Just noticing that I haven't blogged in awhile. I guess I have been busy entertaining out of town visitors and taking a few short trips myself (must find a picture). Right now I am putting things together for a summer intermediate later literacy institute for this Tuesday and Wednesday so the professional materials have been out! My latest professional reading has been a new International Reading Association publication, Quality Comprehension: A Strategic Model of Reading Instruction Using Read-Along Guides, Grades 3-6 by Sandra K. Athans and Denise Ashe Devine. There are many things I like about this book. I like the specific reading guides that can be used with any text especially those on monitoring comprehension (fix up strategies) and finding word meaning and building vocabulary using context clues. When we look at assessing our students' reading using the RAD, this is still an area that somehow just doesn't get taught sufficiently in many cases. These read along guides provide a good way to do this. By going to the website that I just gave you, you can easily look at and download the study guides. In the book you have specific examples of how these can be used.
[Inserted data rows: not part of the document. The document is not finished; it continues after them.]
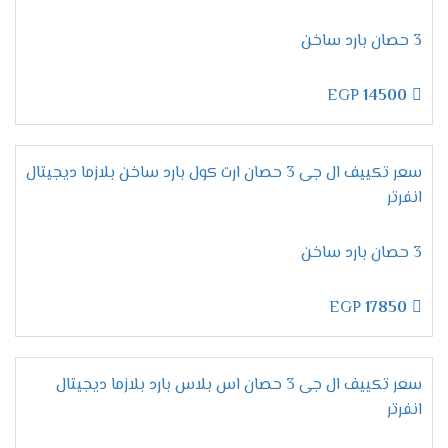
تحمل أقسى الظروف الجوية:
سواء الرطوبة العالية
أو الحرارة الشديدة.
3 حصان بارد ساخن
تصميم قوي:
يحافظ على كفاءته وشكله الأنيق
لفترات طويلة.
EGP
14500
مميزات تكييف إل جي أرتيكول
سعر تكييف ال جى 3 حصان ارت كول بارد ساخن بلازما ديجيتال
2025 – التبريد الذكي بأقصى
انفرتر
كفاءة
3 حصان بارد ساخن
خاصية التبريد / التدفئة – راحة تامة
EGP
17850
في كل الفصول
بكل تأكيد،
لا شيء يضاهي
الراحة المطلقة
خلال الصيف
سعر تكييف ال جى 3 حصان اس بلاس بارد بلازما ديجيتال
الحار والشتاء البارد.
لذلك،
يأتي
تكييف إل جي أرتيكول
انفرتر
مزودًا بخاصية
التبريد والتدفئة
، مما يجعله مثاليًا للاستخدام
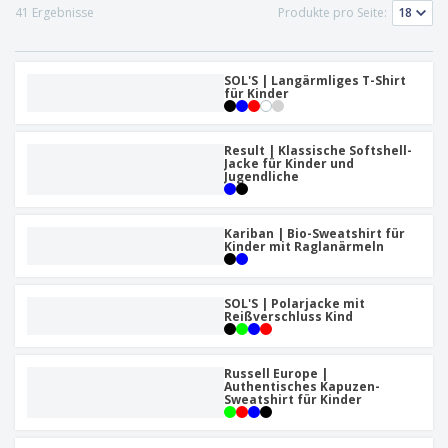
41 Ergebnisse
Produkte pro Seite:
SOL'S | Langärmliges T-Shirt
für Kinder
Result | Klassische Softshell-
Jacke für Kinder und
Jugendliche
Kariban | Bio-Sweatshirt für
Kinder mit Raglanärmeln
SOL'S | Polarjacke mit
Reißverschluss Kind
Russell Europe |
Authentisches Kapuzen-
Sweatshirt für Kinder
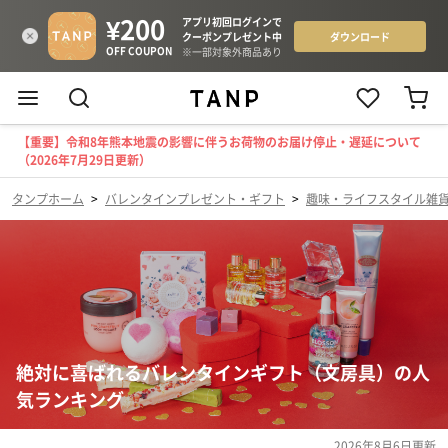
【重要】令和8年熊本地震の影響に伴うお荷物のお届け停止・遅延について
（2026年7月29日更新）
タンプホーム
>
バレンタインプレゼント・ギフト
>
趣味・ライフスタイル雑
絶対に喜ばれるバレンタインギフト（文房具）の人
気ランキング
2026年8月6日
更新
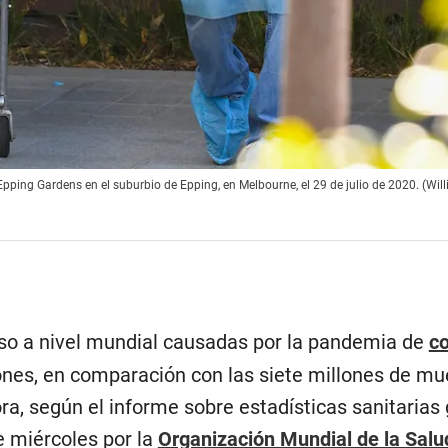
 Epping Gardens en el suburbio de Epping, en Melbourne, el 29 de julio de 2020. (Wi
so a nivel mundial causadas por la pandemia de
c
ones, en comparación con las siete millones de mu
ra, según el informe sobre estadísticas sanitarias
 miércoles por la
Organización Mundial de la Salu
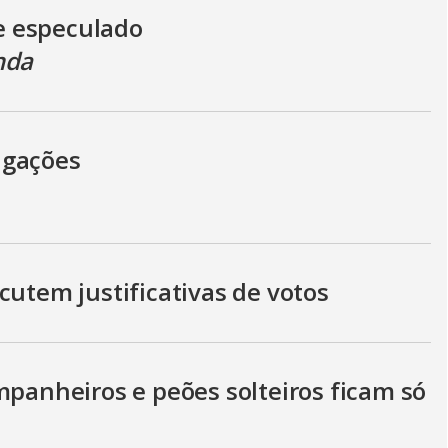
e especulado
nda
igações
cutem justificativas de votos
mpanheiros e peões solteiros ficam só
Non professionally, I just read an excellent adult novel which is a nice fit for teachers (now is it a coincidence it was a gift from Adrienne Gear?). The novel is Mr. Pip by Lloyd Jones, another Commonwealth Prize winner. It is set in Papua New Guinea in the 1990's in a very difficult time when civil war breaks out and the village that Matilda, the 13 year old protagonist lives in, is basically cut off from the rest of the world. All the expatriots have left, and the one remaining white man in the village agrees to be the teacher. His text is Dicken's Great Expectations. I think I will leave it there, but a great read.
Friday, August 8, 2008
I just finished reading a great prize winning novel, The Book of Negroes, by Lawrence Hill. I loved it and found it somehow the perfect read prior to the American election. In an entertaining way, Hill describes the journey of one slave girl from Mali to South Carolina to New York City to Nova Scotia back to Sierre Leone and then finally to England where she assists the Abolishionist movement. This novel was written with careful and extensive research, a great combination of history and story. Lawrence Hill is a very interesting man, son of a black father and a white mother, civil rights pioneers in Ontario, who married in Washington D.C. in the 50's and immediately moved to Toronto where his father, Daniel Hill III was doing his doctorate. And if that name sounds familiar, Lawrence's brother is songwriter, Dan Hill. If your book club needs a book, I totally recommend it! Also good reading for senior high school students.
The picture has nothing to do with the book- I wrote this entry from my deck!